А когда в 37-м женился, ушел к теще, совсем стало хорошо – всего ведь две комнатки было, Лене пора «замуж» выходить, Анатолий тоже подрастает, и мой уход был очень кстати. А отец умер еще в 1935 году. Наверное, во многом я тоже немало ей досадил, тоже ведь не сахар мальчик, с претензиями, который вместо того, чтобы пить с отцом, пропадает где-то днями по библиотекам. Единственное, что меня утешает, что последние лет десять она прожила спокойно, мы ее избавили от Анатолия – он весь в отца вышел, пьет, буянит, дерется с ними, бывало, а тут его в руках держали маленько. Пока трезв – все ничего, пьяный – словно подменили. И устал я маленечко от него, устал. Вчера налился с горя, закатил скандал, ты, мол, мать не любил, а она тебя любила и все мне тобою в нос тыкала – вот, мол, Шурка хороший, а ты пьяница, пропащий человек. Уж не знаю, действительно ли она меня любила больше его, все это чепуха, но в нос мною действительно его тыкала, и зря. К матери, пока была жива, его, бывало, и не прогонишь навестить, а сейчас чуть не в истерике бьется. Сложна душа человеческая.

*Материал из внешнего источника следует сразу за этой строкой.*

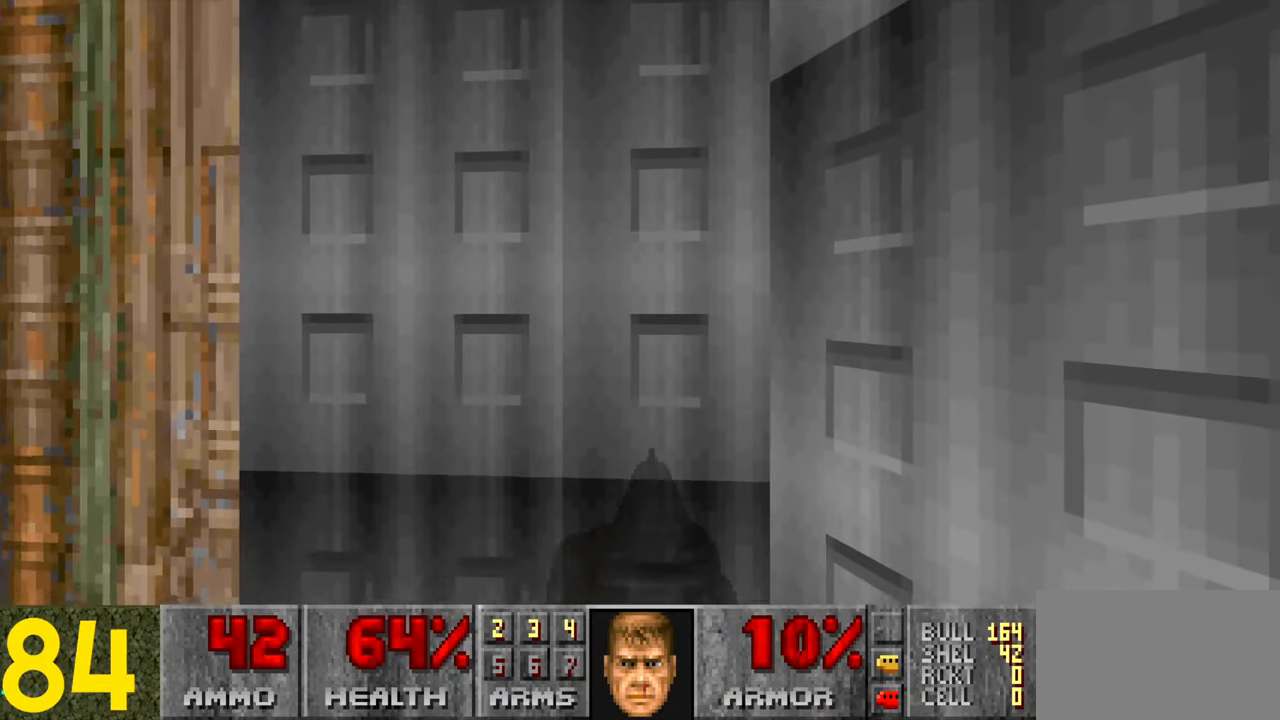
{"keys": [], "mouse": [], "events": [[217, "tab", "down"], [300, "tab", "up"]]}
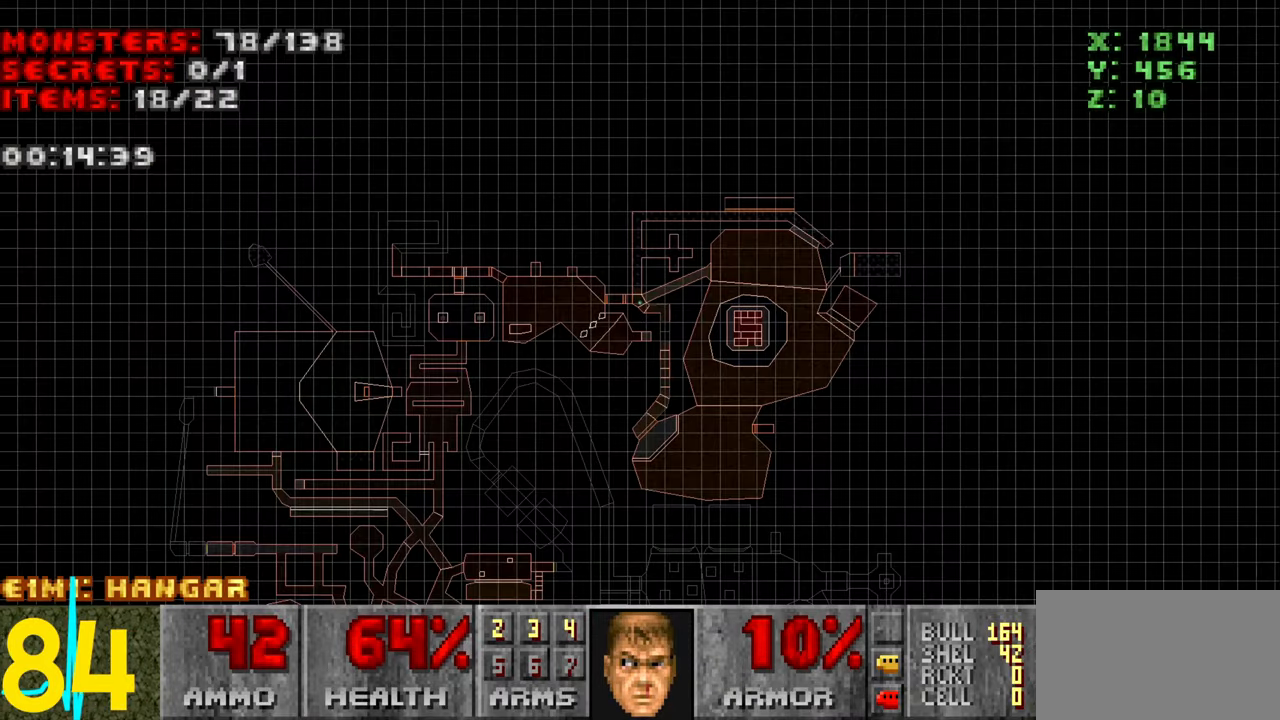
{"keys": [], "mouse": [], "events": []}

Ну вот, дорогой Виктор Петрович, разговорился я, может, о чем и не надо, ну да ведь поговорить-то мне не с кем. Наташа, как окаянная, носится в связи с организацией похорон, сестра от горя расклеилась, Анатолия одного отпускать никуда нельзя, напьется, не дай бог, в вытрезвиловку попадет, а я лежу и поговорить не с кем. А что делать дальше – не знаю, теперь у него своя комната, не отпустить туда его мы не можем, а там ведь пропадет. И удерживать его теперь в рамках некому, все же, бывало, мать и попугает его – живи, мол, там, ты мне не нужон, что я с тобой делать буду. А вот он десять лет жил – и не помогло. Неужели все-таки наследственность – такая неодолимая штука, и прав Золя. Да и не только наследственность тут – пятнадцати лет ушел он на войну, какой-то генерал в госпитале, где он работал электромонтером, сманил его, сделал там личным шофером, хватил он и генеральских объедков, в сущности, человеком без воли и характера: скажут – сделает, а дума одна – как бы выпить.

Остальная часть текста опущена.